There exists a cinema without a camera: that of director-editors who… drink from the world archives, this bottomless well of images shot by others, to give them a new life, to reassemble them in another order. Each time, it is a question of making the images speak differently, of bringing out other meanings deep within them: intimate, social, political or historical.

One of the specialists on the subject is the Frenchman Jean-Gabriel Périot, born in 1974, renowned for having already revisited the history of the Red Army Fraction in A German Youth (2015) or even that of the purge of women at the Liberation in Had she been criminal… (2006). With Return to Reims [Fragments], his feature film presented at the Directors’ Fortnight in Cannes, in July 2021, he undoubtedly gives the best possible adaptation to the eponymous essay by Didier Eribon (Fayard, 2009), self-analysis leading to a sociopolitical reading of French society. A book which was the subject of two theatrical adaptations, the first by Laurent Hatat, in 2015, the second by Thomas Ostermeier, in 2019.

Social imagination

In this flagship work of determinist thought, the Reims philosopher and sociologist retraced his journey as a “class defector” by painting a portrait of his original environment (parents and grandparents) and, through him, of the working class. in the 20th century. Sparing him the artifices of a fictionalized fiction and a necessarily reductive incarnation, Jean-Gabriel Périot retains from the text a few striking passages, especially devoted to the women of his family (his grandmother and his mother), read by Adèle Haenel and edited on extracts from films, archives or television broadcasts from the 1930s until today. Images which not only illustrate the subject, but give it material to infuse, through bodies, faces, places, period representations which extend it.

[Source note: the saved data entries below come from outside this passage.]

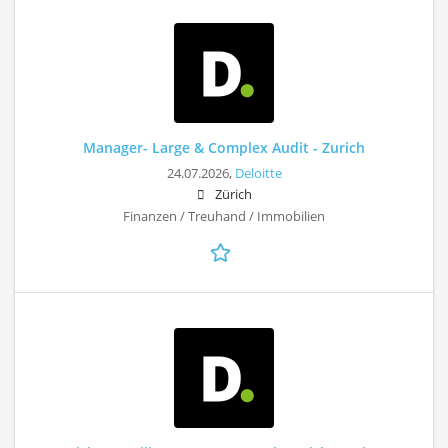
Manager- Large & Complex Audit - Zurich
24.07.2026,
Deloitte
Zürich
Finanzen / Treuhand / Immobilien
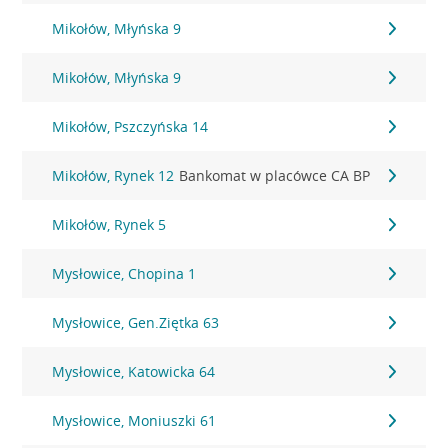
Mikołów, Młyńska 9
Mikołów, Młyńska 9
Mikołów, Pszczyńska 14
Mikołów, Rynek 12
Bankomat w placówce CA BP
Mikołów, Rynek 5
Mysłowice, Chopina 1
Mysłowice, Gen.Ziętka 63
Mysłowice, Katowicka 64
Mysłowice, Moniuszki 61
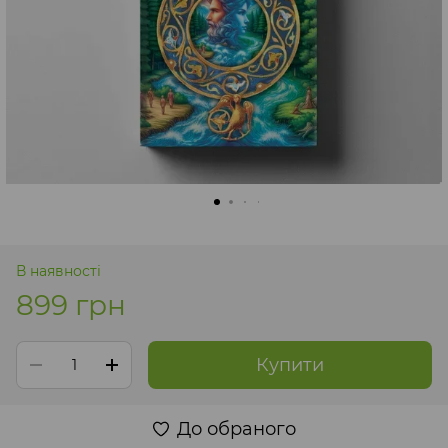
В наявності
899 грн
Купити
До обраного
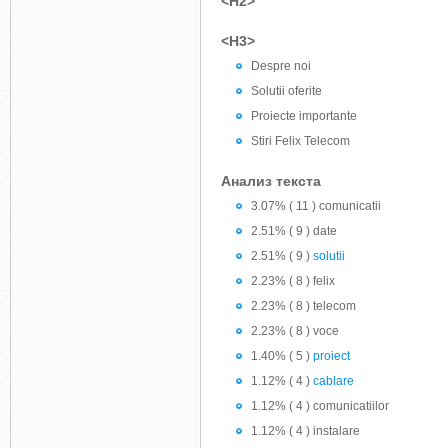
<H2>
<H3>
Despre noi
Solutii oferite
Proiecte importante
Stiri Felix Telecom
Анализ текста
3.07% ( 11 ) comunicatii
2.51% ( 9 ) date
2.51% ( 9 )
solutii
2.23% ( 8 ) felix
2.23% ( 8 ) telecom
2.23% ( 8 ) voce
1.40% ( 5 )
proiect
1.12% ( 4 )
cablare
1.12% ( 4 ) comunicatiilor
1.12% ( 4 ) instalare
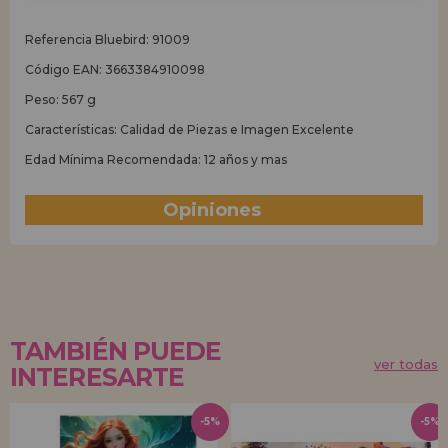
Referencia Bluebird: 91009
Código EAN: 3663384910098
Peso: 567 g
Características: Calidad de Piezas e Imagen Excelente
Edad Mínima Recomendada: 12 años y mas
Opiniones
(1)
TAMBIÉN PUEDE
ver todas
INTERESARTE
-5%
-5%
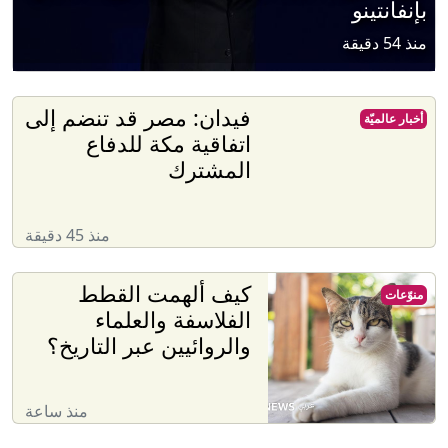
بإنفانتينو
منذ 54 دقيقة
فيدان: مصر قد تنضم إلى
أخبار عالميّة
اتفاقية مكة للدفاع
المشترك
منذ 45 دقيقة
كيف ألهمت القطط
منوّعات
الفلاسفة والعلماء
والروائيين عبر التاريخ؟
منذ ساعة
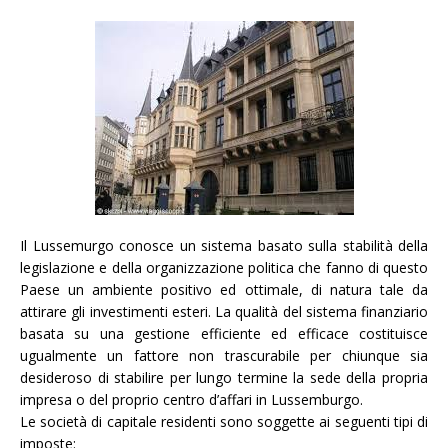
Il Lussemurgo conosce un sistema basato sulla stabilità della
legislazione e della organizzazione politica che fanno di questo
Paese un ambiente positivo ed ottimale, di natura tale da
attirare gli investimenti esteri. La qualità del sistema finanziario
basata su una gestione efficiente ed efficace costituisce
ugualmente un fattore non trascurabile per chiunque sia
desideroso di stabilire per lungo termine la sede della propria
impresa o del proprio centro d’affari in Lussemburgo.
Le società di capitale residenti sono soggette ai seguenti tipi di
imposte:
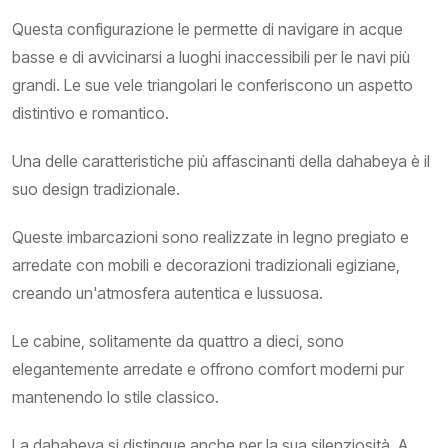
Questa configurazione le permette di navigare in acque
basse e di avvicinarsi a luoghi inaccessibili per le navi più
grandi. Le sue vele triangolari le conferiscono un aspetto
distintivo e romantico.
Una delle caratteristiche più affascinanti della dahabeya è il
suo design tradizionale.
Queste imbarcazioni sono realizzate in legno pregiato e
arredate con mobili e decorazioni tradizionali egiziane,
creando un'atmosfera autentica e lussuosa.
Le cabine, solitamente da quattro a dieci, sono
elegantemente arredate e offrono comfort moderni pur
mantenendo lo stile classico.
La dahabeya si distingue anche per la sua silenziosità. A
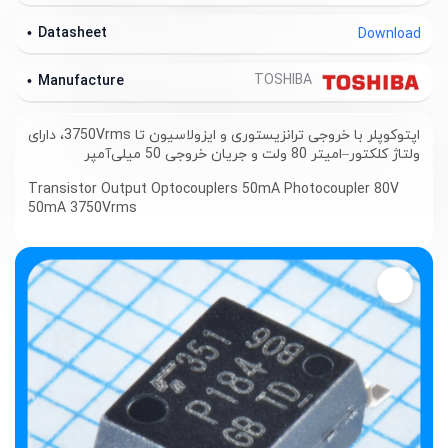
Datasheet
Download
TOSHIBA
Manufacture
اپتوکوپلر با خروجی ترانزیستوری و ایزولاسیون تا 3750Vrms، دارای
ولتاژ کلکتور–امیتر 80 ولت و جریان خروجی 50 میلی‌آمپر
Transistor Output Optocouplers 50mA Photocoupler 80V
50mA 3750Vrms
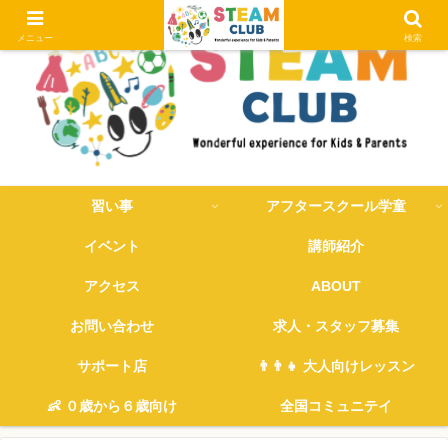
メニュー
検索
習い事
アフタースクール学童
イベント
講師紹介
アクセス
ABOUT
お問い合わせ
求人・スタッフ募集
サポート店
👨‍👨‍👧 大人向けレッスン
👶 ０歳から６歳向け
全国コミュニテイ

In the lot, obscure bands follow other famous ones, such as Zéro de conduct (1933), by Jean Vigo, Le Joli Mai (1963), by Chris Marker and Pierre Lhomme, or even Chronique d’un été (1961) , by Jean Rouch and Edgar Morin. The words tell an intimate account of the constitution of a political subject, while the images bear witness to the social imagination of which they are the product. At the crossroads of these, operated by editing, something astonishing emerges: the collective unconscious of the “dominated” classes as the tectonic of a history which has not said its last word. And it is on the front of current struggles that Périot allows himself to extend the subject of the book, as if to better endorse its verdict.